## Problem to work on
Could you express every line of the rows below as a JSON list of strings, with one string per line, no blank lines, and the pictures left out?

Collected data:
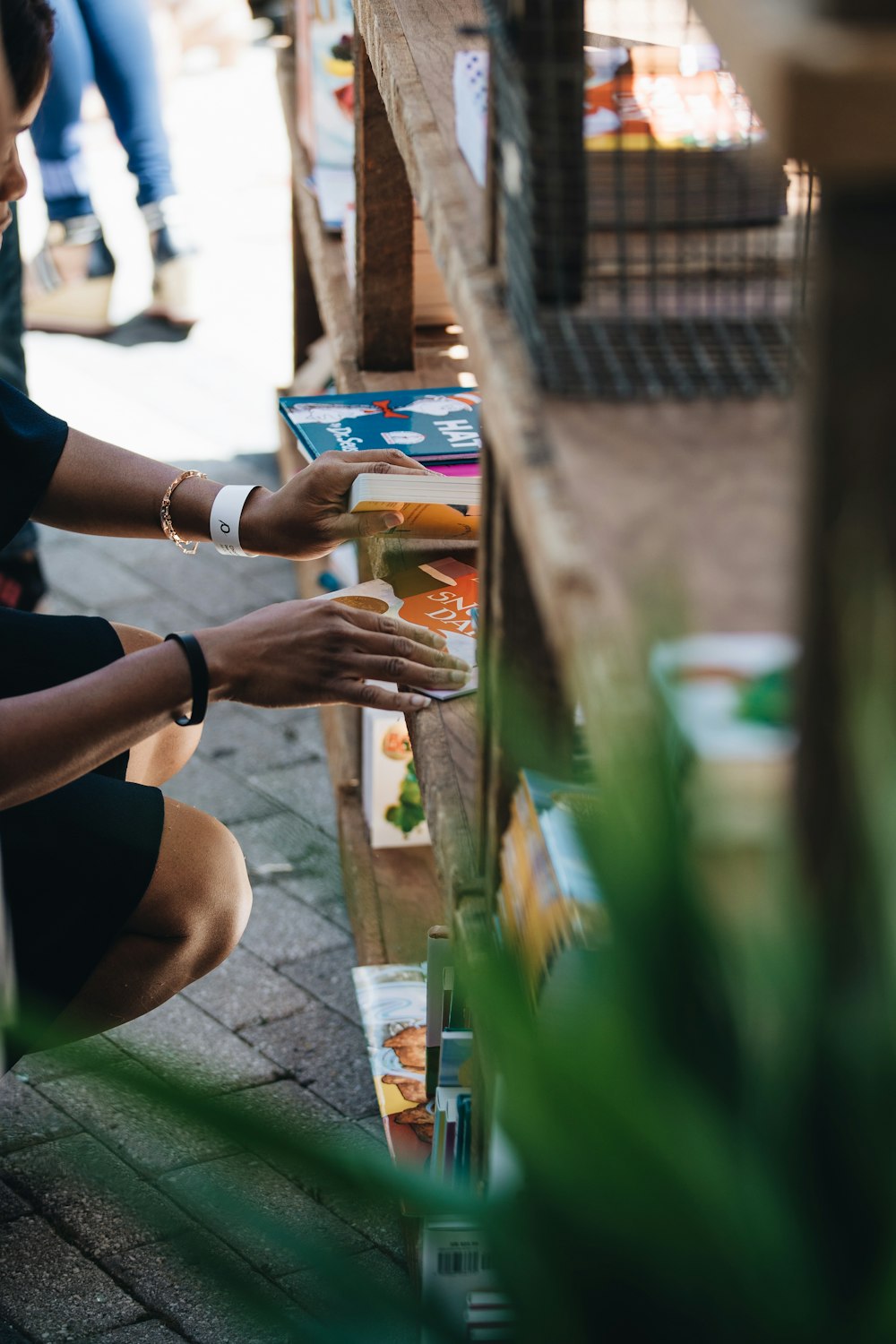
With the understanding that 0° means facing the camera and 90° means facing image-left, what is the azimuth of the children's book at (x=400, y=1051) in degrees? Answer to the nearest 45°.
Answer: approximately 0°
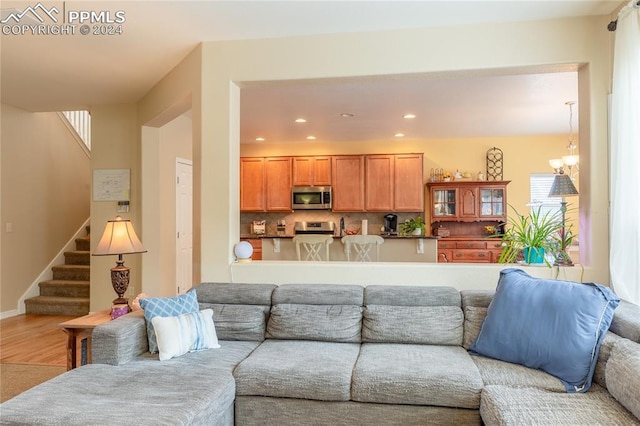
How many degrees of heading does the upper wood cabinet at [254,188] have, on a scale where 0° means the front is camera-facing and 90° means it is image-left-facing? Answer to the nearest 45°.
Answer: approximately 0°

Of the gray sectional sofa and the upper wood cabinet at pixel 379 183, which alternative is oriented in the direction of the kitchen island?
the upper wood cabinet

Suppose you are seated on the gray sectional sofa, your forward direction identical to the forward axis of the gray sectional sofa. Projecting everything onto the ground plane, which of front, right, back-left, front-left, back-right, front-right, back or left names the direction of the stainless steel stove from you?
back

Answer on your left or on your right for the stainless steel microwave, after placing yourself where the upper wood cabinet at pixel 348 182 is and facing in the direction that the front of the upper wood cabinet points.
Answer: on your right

## Solution to this exercise
[
  "With the understanding that 0° means facing the camera and 90° means facing image-left, what is the azimuth of the children's book at (x=400, y=1051) in degrees? Answer to the nearest 45°.",
  "Answer: approximately 0°",
  "How many degrees of heading does the upper wood cabinet at [254,188] have, on a scale where 0° means the front is camera-facing and 90° means it is image-left-facing? Answer to the nearest 45°.",
  "Answer: approximately 0°",
  "Of the gray sectional sofa and the upper wood cabinet at pixel 379 183, which alternative is oriented in the direction of the kitchen island?",
  "the upper wood cabinet",
  "Suppose you are seated on the gray sectional sofa, your forward direction identical to the forward axis of the gray sectional sofa. Projecting everything onto the ground plane, which of front, right, back-left, front-left, back-right, front-right, back or left names the direction of the stainless steel stove from you?",
  "back",
  "Answer on your left or on your right for the stainless steel microwave, after placing yourself where the upper wood cabinet at pixel 348 182 is and facing in the direction that the front of the upper wood cabinet points.",
  "Answer: on your right"
]